■ **What you will do**: Copy all lines in the data that contain the string "down".

■ **Data shown**:
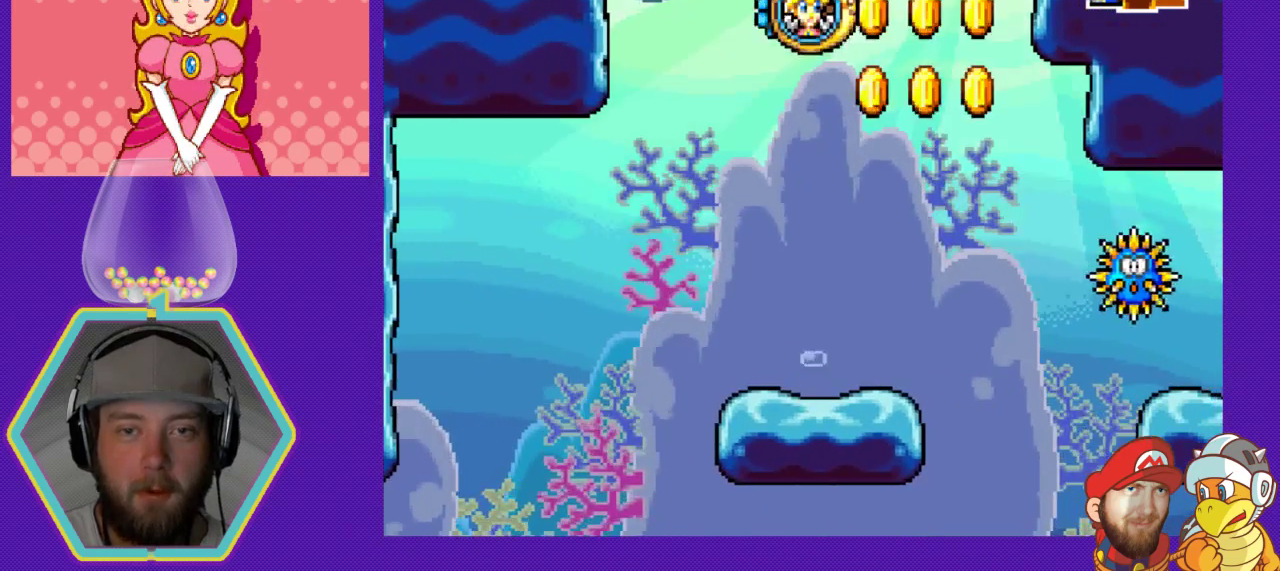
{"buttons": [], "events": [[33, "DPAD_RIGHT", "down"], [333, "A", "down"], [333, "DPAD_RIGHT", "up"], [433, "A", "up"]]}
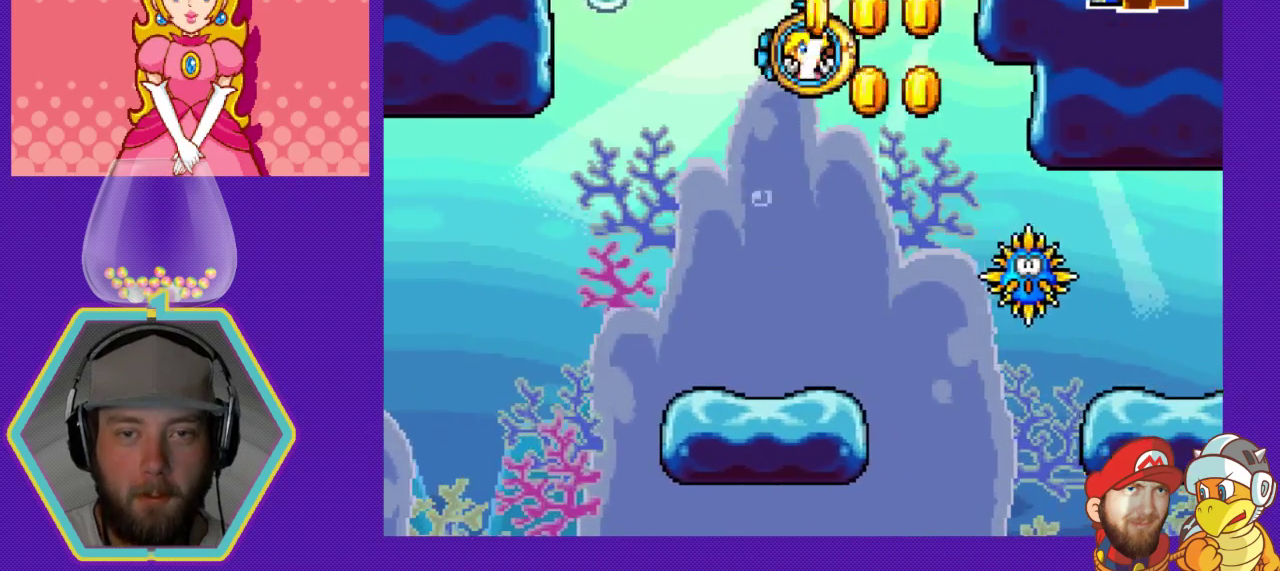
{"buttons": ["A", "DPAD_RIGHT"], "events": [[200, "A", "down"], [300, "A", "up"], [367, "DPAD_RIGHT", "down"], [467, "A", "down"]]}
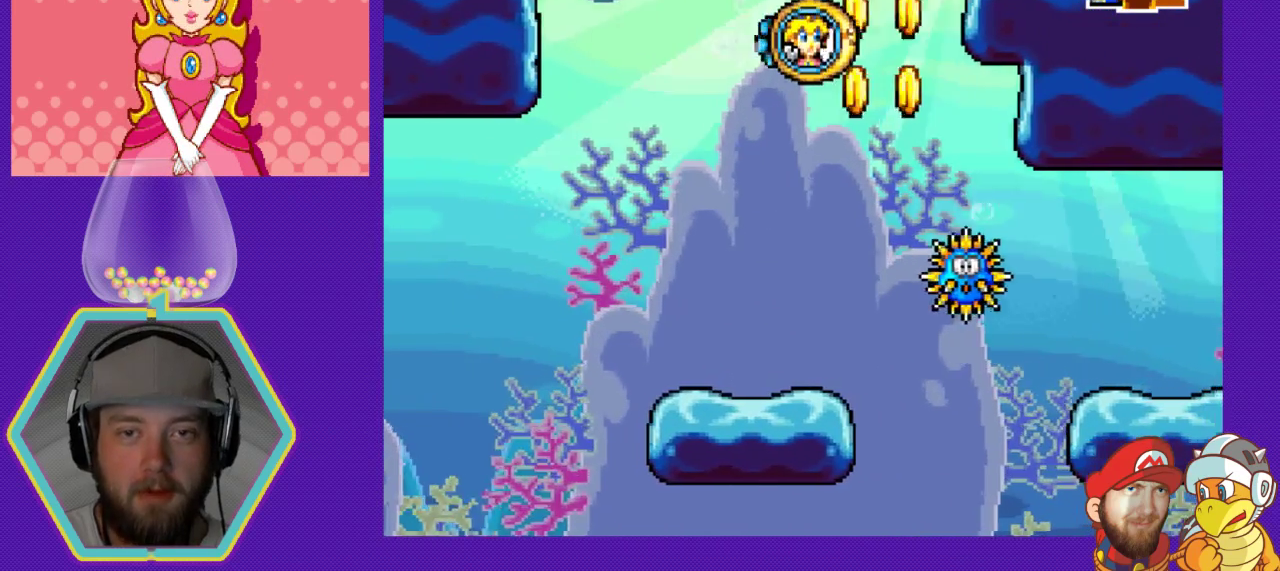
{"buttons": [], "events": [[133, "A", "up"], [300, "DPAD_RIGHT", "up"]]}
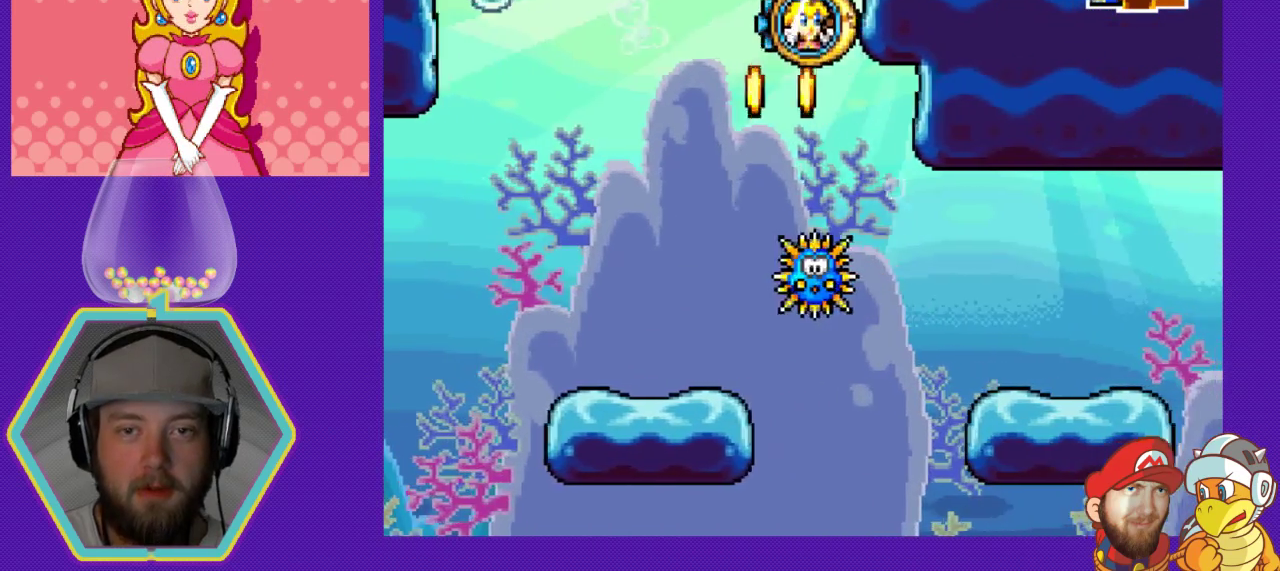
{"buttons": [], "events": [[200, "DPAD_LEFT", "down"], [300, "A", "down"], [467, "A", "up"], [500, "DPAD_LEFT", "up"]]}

■ **Reply**:
{"buttons": [], "events": [[33, "DPAD_RIGHT", "down"], [333, "A", "down"], [333, "DPAD_RIGHT", "up"], [433, "A", "up"]]}
{"buttons": ["A", "DPAD_RIGHT"], "events": [[200, "A", "down"], [300, "A", "up"], [367, "DPAD_RIGHT", "down"], [467, "A", "down"]]}
{"buttons": [], "events": [[200, "DPAD_LEFT", "down"], [300, "A", "down"], [467, "A", "up"], [500, "DPAD_LEFT", "up"]]}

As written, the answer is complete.